Currently, it still hosts Richard Spencer’s Radix Journal and National Policy Institute sites, as well as the homepage of Identity Europa.

Thirteen years of clear content guidelines, a Vocativ article specifically about the white supremacist sites using the company’s web-building tools in April, and a change.org petition signed by nearly 56,000 asking Squarespace to enforce its own policies have been ineffective. The Outline reported late yesterday that Squarespace intends to “remove a group of sites from our platform,” but didn’t specify which.

Twitter

Once called a “honeypot for arseholes” by a former employee, Twitter is has uniformly been lousy at keeping the very worst people from using its platform for the very worst reasons. Following Charlottesville, three accounts associated with The Daily Stormer — @dailystormers, @dailystormer and @rudhum — are no more.
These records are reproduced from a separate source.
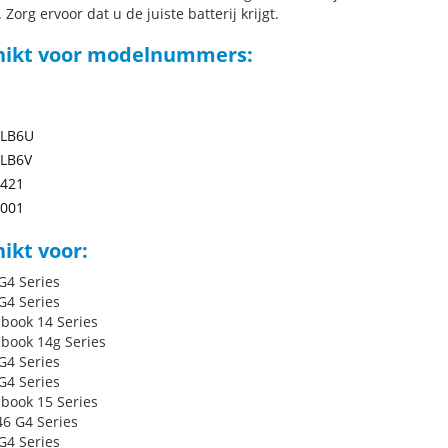
 Zorg ervoor dat u de juiste batterij krijgt.
hikt voor modelnummers:
LB6U
LB6V
-421
-001
ikt voor:
G4 Series
G4 Series
book 14 Series
book 14g Series
G4 Series
G4 Series
book 15 Series
6 G4 Series
G4 Series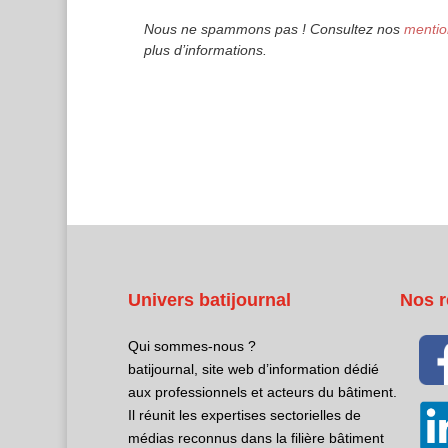
Nous ne spammons pas ! Consultez nos
mentio
plus d’informations.
Univers batijournal
Nos r
Qui sommes-nous ?
batijournal, site web d’information dédié
aux professionnels et acteurs du bâtiment.
Il réunit les expertises sectorielles de
médias reconnus dans la filière bâtiment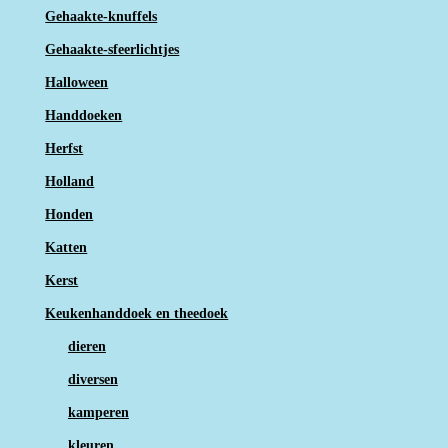
Gehaakte-knuffels
Gehaakte-sfeerlichtjes
Halloween
Handdoeken
Herfst
Holland
Honden
Katten
Kerst
Keukenhanddoek en theedoek
dieren
diversen
kamperen
kleuren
Though its rules don’t permit broad user behaviours like “violent threats,” “harassment,” and “hateful content,” Twitter pages associated with key players from Unite the Right remain unscathed, including organiser Jason Kessler who was physically run out of his own press conference by justifiably angry Charlottesville residents.

Uber

The company has banned exactly one user involved in Unite the Right to the best of our knowledge — James Allsup — after a video was tweeted by (literal) fellow traveller Baked Alaska of a driver allegedly kicking the pair out of her car. Though at this point it strains belief to think Uber would have the moral high-ground on anything, the ride-sharing platform disallows “use of inappropriate and abusive language or gestures” and “any behaviour involving violence, sexual misconduct, harassment, discrimination, or illegal activity.” It’s unclear what took place before the video was filmed, or why Baked Alaska managed to avoid a similar ban.
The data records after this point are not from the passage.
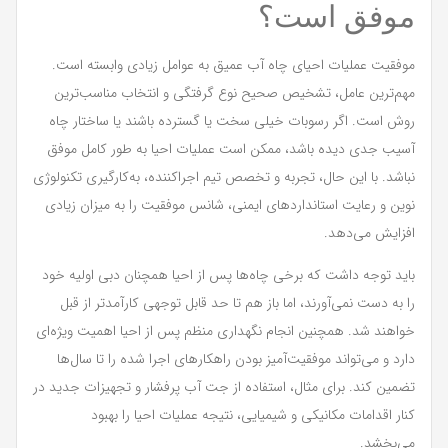
موفق است؟
موفقیت عملیات احیای چاه آب عمیق به عوامل زیادی وابسته است.
مهم‌ترین عامل، تشخیص صحیح نوع گرفتگی و انتخاب مناسب‌ترین
روش است. اگر رسوبات خیلی سخت یا گسترده باشند یا ساختار چاه
آسیب جدی دیده باشد، ممکن است عملیات احیا به طور کامل موفق
نباشد. با این حال، تجربه و تخصص تیم اجرا‌کننده، به‌کارگیری تکنولوژی
نوین و رعایت استانداردهای ایمنی، شانس موفقیت را به میزان زیادی
افزایش می‌دهد.
باید توجه داشت که برخی چاه‌ها پس از احیا همچنان دبی اولیه خود
را به دست نمی‌آورند، اما باز هم تا حد قابل توجهی کارآمدتر از قبل
خواهند شد. همچنین انجام نگهداری منظم پس از احیا اهمیت ویژه‌ای
دارد و می‌تواند موفقیت‌آمیز بودن راهکارهای اجرا شده را تا سال‌ها
تضمین کند. برای مثال، استفاده از جت آب پرفشار و تجهیزات جدید در
کنار اقدامات مکانیکی و شیمیایی، نتیجه عملیات احیا را بهبود
می‌بخشد.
Update: A letter sent to drivers and staff states the company will “act swiftly and decisively […] against discrimination of any kind,” and continue to ban users found to be violating those policies.

WordPress

Photographs from Charlottesville show James Fields Jr, the driver who struck a crowd of counter-protesters in cold blood, holding the insignia of and surrounded by other members of the white supremacist group Vanguard America. Their website — bloodandsoil.org — has been taken down by WordPress.

The closest WordPress comes to a policy on hate speech concerns the posting of “direct and realistic threats of violence,” and the company has yet to make a statement regarding its decision.